**BRIEF 1:**
Answer these questions using the excerpt on bank money creation:
(a) Which two countries does the first paragraph say we will always end up like when the government creates new money?
(b) By changing what does the reply say bank credit creation is influenced?
(c) Which market does the third comment give as an example of rising asset prices?
**BRIEF 2:**
Return a word-for-word copy of a section of the excerpt on bank money creation, beginning at the words "1. The Meissen" and stopping after "owns the guns?".

The only improvement I’d suggest is that ‘the politician’ fails to point out that the private banks create new money whenever they lend – yet somehow this goes unmentioned so the implication seems to be that this never creates any inflation. Hence, when the government creates new money we are always going to end up like Zimbabwe or Venezuela but never, ever when the private banks do it.

We do tend to mention it quite a lot actually. The bank creation of credit – note, not money – being the thing we influence, temper or encourage, by changing interest rates.

The Senior Lecturer has noted that we do in fact change interest rates in order to change credit creation, has he?

17 thoughts on “If only Ritchie understood his subject….”

  1. The Meissen Bison

    The Senior Lecturer has noted that we do in fact change interest rates in order to change credit creation, has he?

    Capt. Potato’s corpuscule of knowledge at any time is derived from the sparking of random synapses and so there is no telling what he knows and whether what he knows today will still be something he knows tomorrow or whether something that he knows at any point corresponds to anything that anyone else knows.

  2. Isn’t it also the case (absent the good old State stepping in of course) that any private bank creating money (or credit, whatever you want to call it) stands the very high risk of going bust if it fucks it all up? Whereas the State can keep printing money until the wheel barrows are full, because it owns the guns?

  3. Yes, banks create credit not money. But if you keep feeding credit into a market, and the credit buys assets then, unless the supply of assets increases along with the supply of credit, asset prices must rise. See housing market.
    It’s not creating money, as such. It’s moving money in time. From the future to the present. All those loans must be repaid, sometime.
    It maybe tomorrows money. But it spends like today’s money. I’m spending it today. Proceeds of a UK house bought from me with the help of a mortgage. Delightfully ample thanks to all that credit creation’s effect on UK house prices. Maybe tomorrow’s money but looks exactly the same as any other money in my bank account. And no doubt contributing to the inflation in the hooker & coke markets 😉

  4. In think it’s clear from his varied ramblings that among the many things he’s nicer understood is that there are different definitions of ‘money’ and why they exist and how they interact/relate to each other.

**DATA SECTION:**
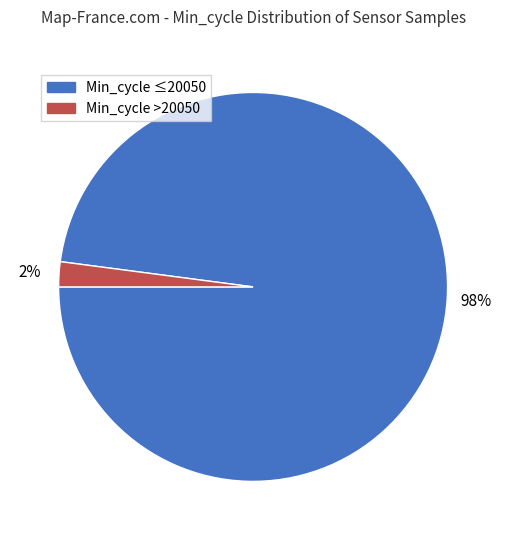

How many slices are in this pie chart?

2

**TASK RESULT 1:**
(a) Zimbabwe or Venezuela
(b) Interest rates
(c) The housing market

**TASK RESULT 2:**
1. The Meissen Bison

    The Senior Lecturer has noted that we do in fact change interest rates in order to change credit creation, has he?

    Capt. Potato’s corpuscule of knowledge at any time is derived from the sparking of random synapses and so there is no telling what he knows and whether what he knows today will still be something he knows tomorrow or whether something that he knows at any point corresponds to anything that anyone else knows.

  2. Isn’t it also the case (absent the good old State stepping in of course) that any private bank creating money (or credit, whatever you want to call it) stands the very high risk of going bust if it fucks it all up? Whereas the State can keep printing money until the wheel barrows are full, because it owns the guns?